# Camp coffee



## Son_of_Perdition (May 29, 2017)

In my quest to minimize my camping equipment, I have used methods I remember from my youth camping with my father & friends.  I was introduced to 'hobo' meals as a boy scout, our leader was a highly decorated Marine hero.  He somehow ended up as our Scout Master.  We were his proving ground. 'boy' scouts should learn survival skills, we toed the mark every camping trip.  As mentioned my father rode fence for the Utah Brownings.  He passed many camp skills onto me & my brother.   


 My memories conjure up sitting around the camp fire with a pot of water boiling in a pot.  He would take a hand full of fresh coffee grounds, dump them in the water, watch it until it had a froth (head) foaming on top.  Sheepherders or cowboy coffee he called it.  I tried it once & only once, the cold water he sprinkled on top didn't settle all the grounds so the coffee was somewhat chewy.  I know that filtering it through a 'tea' filter will remove most of the grounds, but as a youth the taste was a little (LO!) strong for me.  His coffee was my wife's first taste, so she never tried drinking coffee until just a few years ago.


 Finally getting to my question, does anyone know what the proper ratio of grounds to water is?  I've searched the web but can't find any reference to it.  I have a pot & grill, but want to know what is the common ratio & cooking time for a successful pot of coffee.


----------



## Camper6 (May 29, 2017)

Well now in my search for the perfect cup of coffee I have found out that it depends on the coffee and not only the coffee but the grind of the coffee.

And it depends also on the coffee maker you have.  They are all different because some have hotter water coming through than others.

Now.  I went to a friends cottage.  They had a coffee maker, an aluminum percolator, the type that boils the coffee and it comes back through the filter.  I thought the coffee was the greatest I ever tasted.  So looked all over for one of those coffee percolators.  I finally found one in camping supplies section.  I bought it and could never get a good cup of coffee out of it.  So I sold it.

Right now I have a Sunbeam drip type through a filter.  The coffee is decent but that's about all.

The ratio has to come from experimenting with the right amount of coffee for the amount of water.

(What to work on) Please copy the camp coffee thread word for word, everything from "Right now I" down to "amount of water.". The records that follow come from a different source than the forum thread.

(Given data)
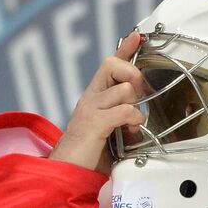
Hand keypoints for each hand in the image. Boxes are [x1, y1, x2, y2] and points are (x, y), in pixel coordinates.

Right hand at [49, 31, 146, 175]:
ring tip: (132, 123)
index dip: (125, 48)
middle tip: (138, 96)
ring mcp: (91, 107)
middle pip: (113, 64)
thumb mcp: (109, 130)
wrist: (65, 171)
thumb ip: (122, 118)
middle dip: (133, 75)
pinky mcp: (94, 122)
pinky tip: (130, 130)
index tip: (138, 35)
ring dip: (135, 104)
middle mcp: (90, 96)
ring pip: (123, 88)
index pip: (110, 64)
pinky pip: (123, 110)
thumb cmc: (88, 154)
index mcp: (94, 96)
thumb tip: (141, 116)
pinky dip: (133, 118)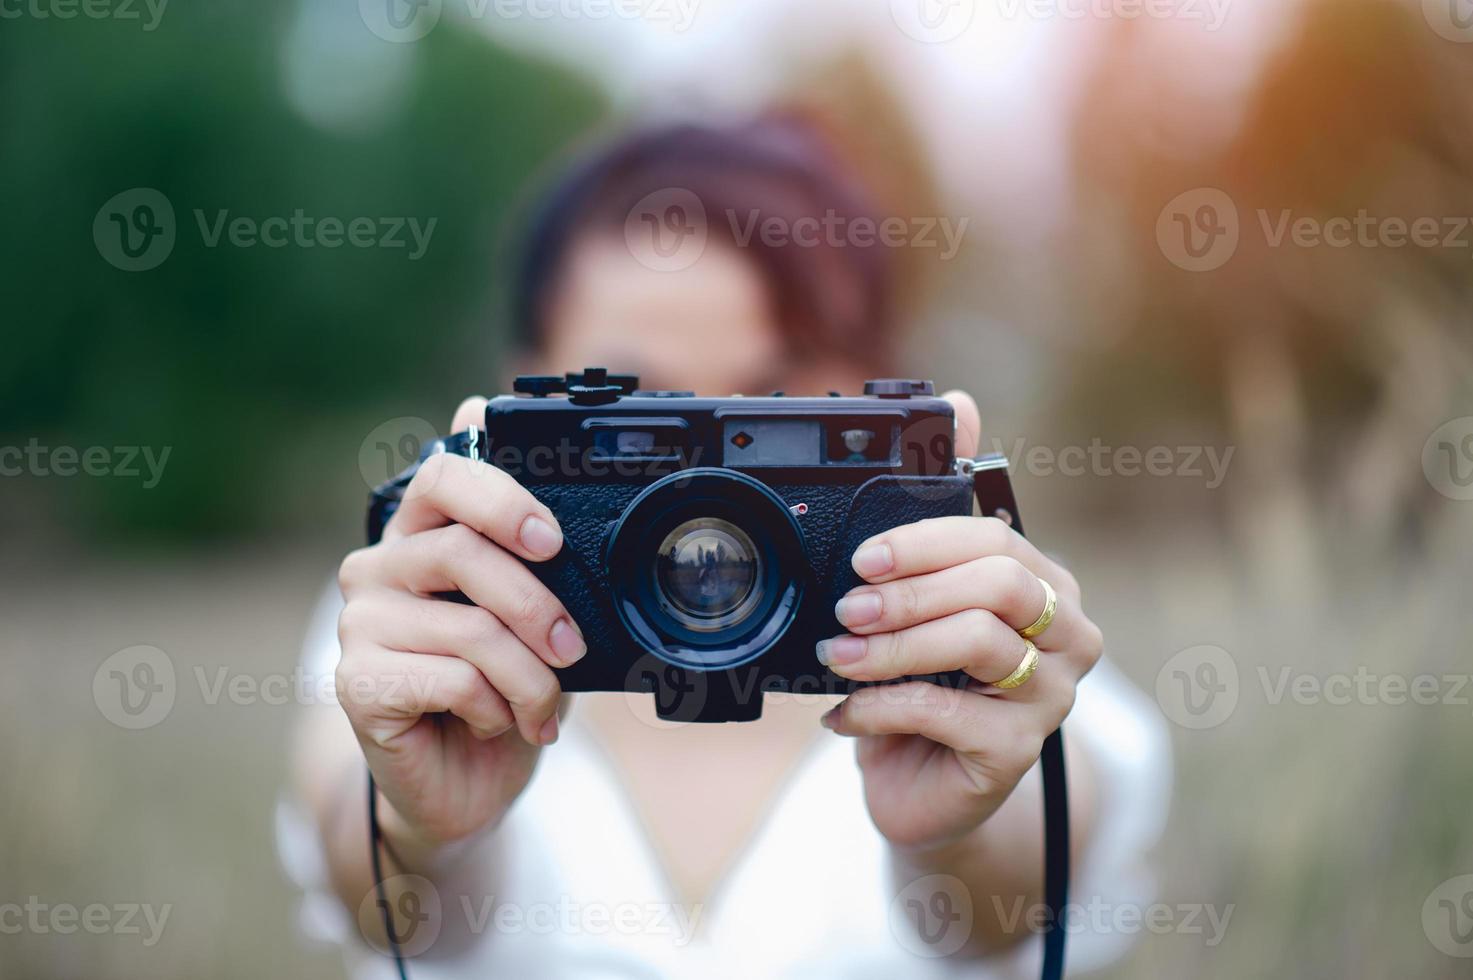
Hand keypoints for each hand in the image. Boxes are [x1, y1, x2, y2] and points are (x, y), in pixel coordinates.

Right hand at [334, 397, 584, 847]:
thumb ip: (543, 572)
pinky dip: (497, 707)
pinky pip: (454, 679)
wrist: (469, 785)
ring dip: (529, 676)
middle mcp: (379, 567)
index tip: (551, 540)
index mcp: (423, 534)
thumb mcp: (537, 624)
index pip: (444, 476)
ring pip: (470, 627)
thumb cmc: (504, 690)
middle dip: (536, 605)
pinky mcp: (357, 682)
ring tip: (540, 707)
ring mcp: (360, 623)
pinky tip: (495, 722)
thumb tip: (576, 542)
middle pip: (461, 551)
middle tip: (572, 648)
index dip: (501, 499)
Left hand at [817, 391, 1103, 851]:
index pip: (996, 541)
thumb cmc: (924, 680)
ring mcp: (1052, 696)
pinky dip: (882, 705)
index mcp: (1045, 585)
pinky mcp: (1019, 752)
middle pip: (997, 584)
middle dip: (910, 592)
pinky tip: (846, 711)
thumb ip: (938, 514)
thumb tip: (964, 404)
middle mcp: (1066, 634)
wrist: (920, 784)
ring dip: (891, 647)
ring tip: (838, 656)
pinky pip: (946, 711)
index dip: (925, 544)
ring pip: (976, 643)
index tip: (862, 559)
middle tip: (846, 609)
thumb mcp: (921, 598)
---
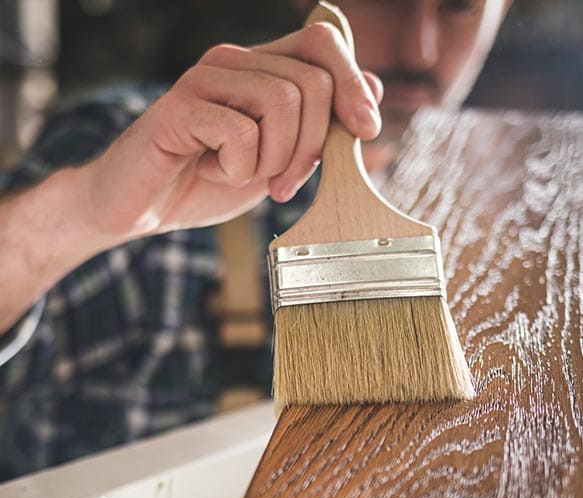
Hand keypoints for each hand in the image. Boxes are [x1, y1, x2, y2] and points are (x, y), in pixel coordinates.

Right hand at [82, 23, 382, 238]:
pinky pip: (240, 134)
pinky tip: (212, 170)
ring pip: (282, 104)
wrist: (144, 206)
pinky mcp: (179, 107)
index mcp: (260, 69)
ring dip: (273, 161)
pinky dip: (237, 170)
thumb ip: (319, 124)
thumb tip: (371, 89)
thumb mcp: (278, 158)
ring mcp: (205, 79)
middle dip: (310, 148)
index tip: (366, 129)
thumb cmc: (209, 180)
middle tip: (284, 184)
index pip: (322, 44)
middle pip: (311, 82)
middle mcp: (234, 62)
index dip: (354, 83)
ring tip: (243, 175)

(Exercise result)
Right now I have a Sunbeam drip type through a filter.  The coffee is decent but that's about all.

The ratio has to come from experimenting with the right amount of coffee for the amount of water.